Una mandarina envenenada
La noticia podría ser la versión cruda de un cuento de los hermanos Grimm. Una niña y un niño salen de su casa y caminan juntos por senderos rurales. A su alrededor está ese verde que es a la vez vivo y leve como la luz de las seis de la tarde. Rocío tiene 12 años y va a tomar su primera comunión. Su sobrino, Damián, tiene 10 y pidió acompañarla. Los dos andan con la mirada brillante y el corazón agitado, porque a sólo 15 cuadras está la capilla.
Como si fuera parte de la misma magia, a los pocos metros ven en el suelo una mandarina madura y ni lo dudan: fruta, y así regalada como del cielo. Rocío la pela, la parte en mitades, la comen. Pero enseguida se pone raro. Les pasa a los dos: se marean, tiemblan, los ojos se les hinchan como si las pupilas fueran a salírseles en punta. Rocío convulsiona, pierde el conocimiento, cae. Damián avanza como puede a pedir ayuda, pero ya no hay nada que hacer. El veneno que tenía la fruta la mató como hubiera hecho con los pájaros a los que estaba destinado. El final por ahora es ése. No hay hadas ni encantos rotos. Ojalá continúe y haya al menos condenados. Es poco probable. El de Rocío, la niña de Corrientes envenenada con Furadán, un producto que se supone prohibido para muchos usos, pero que se consigue hasta por Internet, es un nombre nuevo en el relato de terror que es nuestro sistema de producción de alimentos. Producimos comida utilizando venenos. Y los venenos están diseñados para matar lo que estorba: hongos, plantas, insectos, animales. Por supuesto no están destinados a matar niños, al menos no, desde que las compañías que los fabrican abandonaron su participación en el negocio bélico post-Vietnam. Pero a veces pasa: con Rocío pasó. También con Nicolás Arévalo, un niño de cuatro años que tuvo la mala idea de pasearse por dentro de una tomatera que había sido regada con Endosulfán. O con Ezequiel Ferreyra, que a los siete años "trabajaba" para un productor de huevos en Buenos Aires manipulando distintos insecticidas. Pasa también cuando los aviones fumigan escuelas y la salud a los niños se les erosiona hasta que enferman. Red de escuelas fumigadas. Red de pueblos fumigados. Red de médicos de pueblos fumigados. El tendido de redes que empieza cuando empieza el campo debería parar el mundo que así como está sólo amenaza con romperse todo.

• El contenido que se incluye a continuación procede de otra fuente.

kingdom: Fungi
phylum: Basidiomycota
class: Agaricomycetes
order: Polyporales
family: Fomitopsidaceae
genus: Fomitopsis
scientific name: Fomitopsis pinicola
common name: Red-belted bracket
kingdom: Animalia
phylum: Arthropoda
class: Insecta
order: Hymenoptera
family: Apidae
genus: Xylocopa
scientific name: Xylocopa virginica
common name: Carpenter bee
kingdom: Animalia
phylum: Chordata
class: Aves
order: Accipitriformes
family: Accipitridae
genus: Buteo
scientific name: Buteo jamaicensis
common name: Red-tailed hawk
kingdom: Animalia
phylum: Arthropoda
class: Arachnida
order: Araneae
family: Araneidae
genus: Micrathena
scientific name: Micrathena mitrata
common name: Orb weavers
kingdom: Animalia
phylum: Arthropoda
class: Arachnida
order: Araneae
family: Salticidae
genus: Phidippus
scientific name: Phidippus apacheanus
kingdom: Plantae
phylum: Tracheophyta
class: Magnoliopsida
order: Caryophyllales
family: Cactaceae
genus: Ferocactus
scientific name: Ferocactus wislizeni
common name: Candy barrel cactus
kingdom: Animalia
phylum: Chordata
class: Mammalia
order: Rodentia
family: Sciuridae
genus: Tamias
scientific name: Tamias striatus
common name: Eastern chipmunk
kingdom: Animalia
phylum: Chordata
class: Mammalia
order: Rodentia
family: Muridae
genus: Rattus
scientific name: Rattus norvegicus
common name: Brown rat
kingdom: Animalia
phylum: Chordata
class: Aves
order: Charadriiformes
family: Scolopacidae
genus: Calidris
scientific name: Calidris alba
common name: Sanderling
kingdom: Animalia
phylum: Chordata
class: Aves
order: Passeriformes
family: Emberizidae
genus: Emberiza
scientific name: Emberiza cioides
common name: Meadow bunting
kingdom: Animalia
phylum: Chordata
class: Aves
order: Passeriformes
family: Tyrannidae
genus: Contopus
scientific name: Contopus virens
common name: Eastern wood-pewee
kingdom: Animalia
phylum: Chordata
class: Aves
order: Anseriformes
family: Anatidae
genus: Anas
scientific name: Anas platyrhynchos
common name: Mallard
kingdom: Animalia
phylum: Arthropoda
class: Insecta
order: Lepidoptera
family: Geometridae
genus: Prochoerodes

"Los agroquímicos no son necesarios para satisfacer la demanda de alimentos. Es simplemente un mito": con esa contundencia se presentó hace unos meses el informe de la relatora del derecho a la alimentación de las Naciones Unidas, Hilal Elver. Allí los expertos exponen cómo los agroquímicos destruyen la salud, la naturaleza y la comida, mientras sólo sirven para nutrir negocios. "Una amenaza contra los derechos humanos", sentencian, y proponen la agroecología como el futuro posible, si queremos tener uno. Pero, claro, también advierten sobre la presión que ejercen los fabricantes sobre los gobiernos y la comunidad científica. Un combo eficaz que sostiene lo insostenible, mientras construye nuevas tramas que superan las fantasías más perversas de los hermanos Grimm.